Minister Sweeting Toured BAMSI

BAMSI officials lead a tour of the property in North Andros.

From: Bahamas Information Services

Minister of Agriculture, Marine Resources and Family Island Affairs the Hon. Clay Sweeting bemoaned the “heart wrenching” state of the Bahamas Agriculture and Marine Science Institute (BAMSI) stating that the property on North Andros has been neglected over the last few years.

The minister’s comments came after he toured BAMSI recently with Parliamentary Secretary in the Ministry Leonardo Lightbourne, who is also the Member of Parliament for North Andros and the Berry Islands, Permanent Secretary Joel Lewis and other ministry officials.

“It was important for us to tour BAMSI to get a sense of what has been accomplished or what hasn’t been accomplished, and getting to a point where that institute could really be what the intention was during the Christie Administration. We want to get to a point where we are not competing with farmers but we are assisting them with knowledge, expertise, supplies and they could really be a part of this national effort to feed ourselves,” he said.

“It was heart wrenching what we viewed. The structures are there but unfortunately it seems that it has been neglected over the last five years. Simple things such as providing electricity to the institute hasn’t been accomplished and it seems that it has just been sitting there dormant. It reminded me of the ghost cities in China where they built cities and just leave them. My intention is to revive the vision for that institute by first providing electricity for the campus.”

Currently, the campus is using generators to provide power. BAMSI is also renting units for students to live in. “Once we get that university up and running, we can invite other universities such as the University of Miami to see what we are doing and we can take more students. Currently,

the dorms are 95 percent complete. Once we get that completed, we can really start the city in North Andros with the intention of what it really was supposed to do and that alone will bring economic impact,” Minister Sweeting said. The aquaculture and live farms are also suffering because of lack of electricity, according to the minister.

Minister Sweeting also visited the Packing House and a government mechanical shop that also requires electricity. He added that he is also looking to modernize several areas at the packing house.

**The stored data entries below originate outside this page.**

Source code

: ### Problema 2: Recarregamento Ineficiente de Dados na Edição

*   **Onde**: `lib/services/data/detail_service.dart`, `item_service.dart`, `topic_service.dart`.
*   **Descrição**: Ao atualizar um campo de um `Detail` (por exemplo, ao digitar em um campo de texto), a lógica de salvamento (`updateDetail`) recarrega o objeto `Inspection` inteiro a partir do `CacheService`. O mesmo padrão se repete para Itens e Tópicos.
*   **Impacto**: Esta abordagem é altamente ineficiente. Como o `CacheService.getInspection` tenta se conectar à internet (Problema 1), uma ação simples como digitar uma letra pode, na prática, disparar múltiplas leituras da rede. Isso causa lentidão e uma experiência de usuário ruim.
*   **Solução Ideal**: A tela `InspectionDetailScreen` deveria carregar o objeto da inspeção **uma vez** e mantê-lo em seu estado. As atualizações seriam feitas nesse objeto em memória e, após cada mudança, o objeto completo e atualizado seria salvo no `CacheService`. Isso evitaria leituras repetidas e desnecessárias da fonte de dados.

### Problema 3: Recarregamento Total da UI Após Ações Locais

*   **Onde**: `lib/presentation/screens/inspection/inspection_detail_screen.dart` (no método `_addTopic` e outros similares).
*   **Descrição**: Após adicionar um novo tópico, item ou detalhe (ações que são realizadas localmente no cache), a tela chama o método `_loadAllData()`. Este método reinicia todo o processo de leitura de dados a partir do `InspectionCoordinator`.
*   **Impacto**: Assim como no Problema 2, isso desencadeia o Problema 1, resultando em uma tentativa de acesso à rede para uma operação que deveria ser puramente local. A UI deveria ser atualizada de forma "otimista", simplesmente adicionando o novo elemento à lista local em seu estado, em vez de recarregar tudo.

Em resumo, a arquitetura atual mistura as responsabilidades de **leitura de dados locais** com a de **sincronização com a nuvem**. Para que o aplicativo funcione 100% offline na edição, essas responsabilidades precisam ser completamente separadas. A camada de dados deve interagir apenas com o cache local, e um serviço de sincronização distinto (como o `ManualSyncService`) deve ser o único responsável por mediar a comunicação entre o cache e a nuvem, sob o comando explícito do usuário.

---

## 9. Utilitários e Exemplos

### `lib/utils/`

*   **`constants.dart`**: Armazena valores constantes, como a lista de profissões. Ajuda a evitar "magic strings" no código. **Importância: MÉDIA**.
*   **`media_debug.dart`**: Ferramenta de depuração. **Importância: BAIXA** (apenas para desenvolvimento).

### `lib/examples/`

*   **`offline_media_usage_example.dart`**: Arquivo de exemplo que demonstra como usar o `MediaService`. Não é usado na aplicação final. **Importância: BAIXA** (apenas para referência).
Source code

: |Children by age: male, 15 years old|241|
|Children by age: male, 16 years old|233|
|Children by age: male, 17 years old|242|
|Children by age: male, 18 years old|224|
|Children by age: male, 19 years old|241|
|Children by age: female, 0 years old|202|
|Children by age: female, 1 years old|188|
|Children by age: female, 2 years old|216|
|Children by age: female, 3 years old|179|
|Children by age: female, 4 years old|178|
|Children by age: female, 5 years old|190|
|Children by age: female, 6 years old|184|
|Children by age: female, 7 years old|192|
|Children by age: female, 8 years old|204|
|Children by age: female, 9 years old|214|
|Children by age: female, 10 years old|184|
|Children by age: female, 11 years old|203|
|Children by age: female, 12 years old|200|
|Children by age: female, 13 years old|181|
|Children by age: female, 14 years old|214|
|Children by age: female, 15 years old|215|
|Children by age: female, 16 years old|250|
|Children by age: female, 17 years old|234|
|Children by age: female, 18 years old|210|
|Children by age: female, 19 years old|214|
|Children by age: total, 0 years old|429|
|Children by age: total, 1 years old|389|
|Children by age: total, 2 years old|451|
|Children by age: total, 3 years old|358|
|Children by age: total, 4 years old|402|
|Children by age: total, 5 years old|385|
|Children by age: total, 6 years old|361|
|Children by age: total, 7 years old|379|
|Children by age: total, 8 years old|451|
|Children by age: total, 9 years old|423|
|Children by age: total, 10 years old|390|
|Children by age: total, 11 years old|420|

“I spoke with the staff there about not only processing the products, but also canning and bottling products that they can sell,” Minister Sweeting said. While he noted that BAMSI has the manpower to be successful, the institute should be restructured.

“We met with the staff and got a general consensus of their concerns. They want some direction and they want to see BAMSI succeed. Once we provide the proper direction and the right management structure it should run efficiently. That was the concern that a lot of the staff had there – that there didn’t seem to be enough structure. Once we do that, we can really provide something extraordinary,” Minister Sweeting said. BAMSI officially opened its doors in 2014.